Wherever the word "soovidega" shows up in the data, report the line it sits in.

Dataset excerpts:
BEGIN

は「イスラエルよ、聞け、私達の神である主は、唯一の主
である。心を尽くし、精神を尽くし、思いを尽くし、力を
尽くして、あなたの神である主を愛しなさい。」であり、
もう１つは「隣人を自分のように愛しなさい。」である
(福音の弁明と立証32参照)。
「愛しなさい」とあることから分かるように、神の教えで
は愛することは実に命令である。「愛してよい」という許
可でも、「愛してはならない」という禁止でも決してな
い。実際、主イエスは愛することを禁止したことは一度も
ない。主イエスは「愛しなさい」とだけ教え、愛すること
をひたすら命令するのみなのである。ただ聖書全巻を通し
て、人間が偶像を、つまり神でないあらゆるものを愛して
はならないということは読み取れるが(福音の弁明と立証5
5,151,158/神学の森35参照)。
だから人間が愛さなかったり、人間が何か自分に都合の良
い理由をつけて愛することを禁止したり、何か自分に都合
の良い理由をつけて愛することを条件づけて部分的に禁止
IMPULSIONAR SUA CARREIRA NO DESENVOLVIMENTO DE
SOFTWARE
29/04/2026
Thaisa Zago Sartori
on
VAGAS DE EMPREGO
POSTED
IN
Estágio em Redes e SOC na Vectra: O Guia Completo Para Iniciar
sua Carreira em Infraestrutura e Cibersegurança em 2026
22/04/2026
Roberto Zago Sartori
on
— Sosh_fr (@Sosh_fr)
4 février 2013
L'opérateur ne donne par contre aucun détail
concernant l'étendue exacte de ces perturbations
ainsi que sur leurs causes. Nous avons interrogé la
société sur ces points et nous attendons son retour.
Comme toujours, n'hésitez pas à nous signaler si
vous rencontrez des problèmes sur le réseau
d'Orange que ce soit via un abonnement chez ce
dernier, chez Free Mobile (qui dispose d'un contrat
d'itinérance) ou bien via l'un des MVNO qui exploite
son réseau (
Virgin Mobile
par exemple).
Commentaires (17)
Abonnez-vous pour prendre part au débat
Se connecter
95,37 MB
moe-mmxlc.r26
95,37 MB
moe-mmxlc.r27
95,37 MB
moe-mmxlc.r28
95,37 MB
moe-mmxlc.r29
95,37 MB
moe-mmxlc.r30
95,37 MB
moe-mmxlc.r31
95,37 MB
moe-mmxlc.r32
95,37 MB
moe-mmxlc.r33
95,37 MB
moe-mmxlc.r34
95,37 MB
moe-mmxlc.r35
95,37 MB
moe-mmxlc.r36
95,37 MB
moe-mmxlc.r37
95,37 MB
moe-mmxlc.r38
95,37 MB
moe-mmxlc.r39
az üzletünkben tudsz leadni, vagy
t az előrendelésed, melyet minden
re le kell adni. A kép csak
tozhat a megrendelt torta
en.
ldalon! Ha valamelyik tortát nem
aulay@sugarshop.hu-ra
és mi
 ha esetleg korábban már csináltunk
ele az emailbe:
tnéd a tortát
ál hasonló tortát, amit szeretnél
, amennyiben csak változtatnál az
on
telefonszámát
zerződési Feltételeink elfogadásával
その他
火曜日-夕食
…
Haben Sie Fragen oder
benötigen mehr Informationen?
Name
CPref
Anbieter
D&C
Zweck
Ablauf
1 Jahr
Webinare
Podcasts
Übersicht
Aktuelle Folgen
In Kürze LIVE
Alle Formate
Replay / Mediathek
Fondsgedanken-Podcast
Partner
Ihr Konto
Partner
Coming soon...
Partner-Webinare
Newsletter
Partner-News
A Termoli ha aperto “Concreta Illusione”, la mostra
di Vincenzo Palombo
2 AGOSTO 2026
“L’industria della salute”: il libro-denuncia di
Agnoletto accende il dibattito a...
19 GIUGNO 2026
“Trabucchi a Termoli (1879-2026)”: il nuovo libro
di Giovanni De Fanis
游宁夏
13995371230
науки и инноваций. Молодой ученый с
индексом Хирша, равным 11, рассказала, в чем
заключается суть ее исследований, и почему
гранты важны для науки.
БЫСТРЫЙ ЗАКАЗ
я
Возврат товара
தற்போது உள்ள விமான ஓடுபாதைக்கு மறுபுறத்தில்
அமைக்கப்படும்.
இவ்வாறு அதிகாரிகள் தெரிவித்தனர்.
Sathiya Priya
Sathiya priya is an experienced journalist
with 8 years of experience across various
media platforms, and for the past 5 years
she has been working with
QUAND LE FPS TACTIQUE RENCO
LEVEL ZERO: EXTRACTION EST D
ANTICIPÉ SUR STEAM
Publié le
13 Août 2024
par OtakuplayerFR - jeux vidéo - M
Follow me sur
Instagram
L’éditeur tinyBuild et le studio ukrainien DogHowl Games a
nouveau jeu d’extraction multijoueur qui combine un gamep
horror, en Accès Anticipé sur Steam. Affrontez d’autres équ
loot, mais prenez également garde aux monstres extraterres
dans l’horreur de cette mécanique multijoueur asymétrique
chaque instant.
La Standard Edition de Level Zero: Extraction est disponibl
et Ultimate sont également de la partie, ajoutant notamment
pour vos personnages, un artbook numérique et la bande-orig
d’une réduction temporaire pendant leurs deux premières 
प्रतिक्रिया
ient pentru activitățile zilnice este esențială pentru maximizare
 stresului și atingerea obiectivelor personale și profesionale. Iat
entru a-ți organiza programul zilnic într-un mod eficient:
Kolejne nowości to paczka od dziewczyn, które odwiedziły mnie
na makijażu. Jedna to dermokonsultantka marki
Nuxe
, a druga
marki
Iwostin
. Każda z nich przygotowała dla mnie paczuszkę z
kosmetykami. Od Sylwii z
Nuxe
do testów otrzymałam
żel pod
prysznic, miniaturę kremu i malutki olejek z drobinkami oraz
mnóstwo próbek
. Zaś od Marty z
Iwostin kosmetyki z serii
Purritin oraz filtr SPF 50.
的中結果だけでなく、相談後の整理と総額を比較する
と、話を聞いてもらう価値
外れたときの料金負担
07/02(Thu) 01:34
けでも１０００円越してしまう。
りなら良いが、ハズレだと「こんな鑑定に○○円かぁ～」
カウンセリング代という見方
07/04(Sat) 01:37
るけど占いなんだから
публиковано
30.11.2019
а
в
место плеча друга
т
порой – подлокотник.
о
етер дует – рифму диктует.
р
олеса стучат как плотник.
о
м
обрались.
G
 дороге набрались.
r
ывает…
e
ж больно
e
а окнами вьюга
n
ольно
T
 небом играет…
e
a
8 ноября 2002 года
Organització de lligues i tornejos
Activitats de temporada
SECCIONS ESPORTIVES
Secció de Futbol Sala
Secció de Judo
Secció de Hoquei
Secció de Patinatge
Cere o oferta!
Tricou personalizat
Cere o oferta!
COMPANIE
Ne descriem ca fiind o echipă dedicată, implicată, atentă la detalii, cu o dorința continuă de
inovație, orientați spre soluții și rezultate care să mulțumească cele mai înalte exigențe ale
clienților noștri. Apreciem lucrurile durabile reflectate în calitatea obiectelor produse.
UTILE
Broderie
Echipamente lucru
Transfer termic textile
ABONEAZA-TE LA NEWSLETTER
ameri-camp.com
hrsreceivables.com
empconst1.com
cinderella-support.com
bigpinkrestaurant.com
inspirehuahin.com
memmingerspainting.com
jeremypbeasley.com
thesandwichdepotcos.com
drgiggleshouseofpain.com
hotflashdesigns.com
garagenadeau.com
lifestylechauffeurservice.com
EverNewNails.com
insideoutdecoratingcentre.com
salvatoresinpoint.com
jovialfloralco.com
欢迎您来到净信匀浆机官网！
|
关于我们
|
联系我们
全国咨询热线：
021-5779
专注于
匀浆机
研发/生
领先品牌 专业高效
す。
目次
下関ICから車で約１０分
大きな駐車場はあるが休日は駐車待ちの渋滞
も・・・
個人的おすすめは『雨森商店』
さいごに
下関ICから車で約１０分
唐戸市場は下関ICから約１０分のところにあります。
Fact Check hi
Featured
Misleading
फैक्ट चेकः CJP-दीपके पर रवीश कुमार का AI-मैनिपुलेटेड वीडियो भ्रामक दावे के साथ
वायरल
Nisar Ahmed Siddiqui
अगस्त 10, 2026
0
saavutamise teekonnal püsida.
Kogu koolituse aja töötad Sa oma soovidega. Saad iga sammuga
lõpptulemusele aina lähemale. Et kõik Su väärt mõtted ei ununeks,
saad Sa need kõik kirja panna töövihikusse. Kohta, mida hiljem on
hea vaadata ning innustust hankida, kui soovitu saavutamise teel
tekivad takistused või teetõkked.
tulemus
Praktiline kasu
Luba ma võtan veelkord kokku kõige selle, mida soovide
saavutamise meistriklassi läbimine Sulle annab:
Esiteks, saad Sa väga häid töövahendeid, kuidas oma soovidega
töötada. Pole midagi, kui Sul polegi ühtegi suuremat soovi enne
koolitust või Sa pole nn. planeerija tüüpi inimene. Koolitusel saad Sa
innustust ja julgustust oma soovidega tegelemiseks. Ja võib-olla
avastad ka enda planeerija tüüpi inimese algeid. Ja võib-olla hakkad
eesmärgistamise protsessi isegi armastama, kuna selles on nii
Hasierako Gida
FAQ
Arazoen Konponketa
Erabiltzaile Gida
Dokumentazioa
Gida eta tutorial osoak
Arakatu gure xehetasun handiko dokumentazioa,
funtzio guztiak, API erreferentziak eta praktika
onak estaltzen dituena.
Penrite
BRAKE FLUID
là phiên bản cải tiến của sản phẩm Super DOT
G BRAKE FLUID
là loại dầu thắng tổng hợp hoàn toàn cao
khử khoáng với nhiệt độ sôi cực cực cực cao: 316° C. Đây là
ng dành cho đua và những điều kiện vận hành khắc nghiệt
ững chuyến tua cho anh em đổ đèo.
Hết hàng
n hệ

END

Finished task =>
Kogu koolituse aja töötad Sa oma soovidega. Saad iga sammuga
Esiteks, saad Sa väga häid töövahendeid, kuidas oma soovidega
innustust ja julgustust oma soovidega tegelemiseks. Ja võib-olla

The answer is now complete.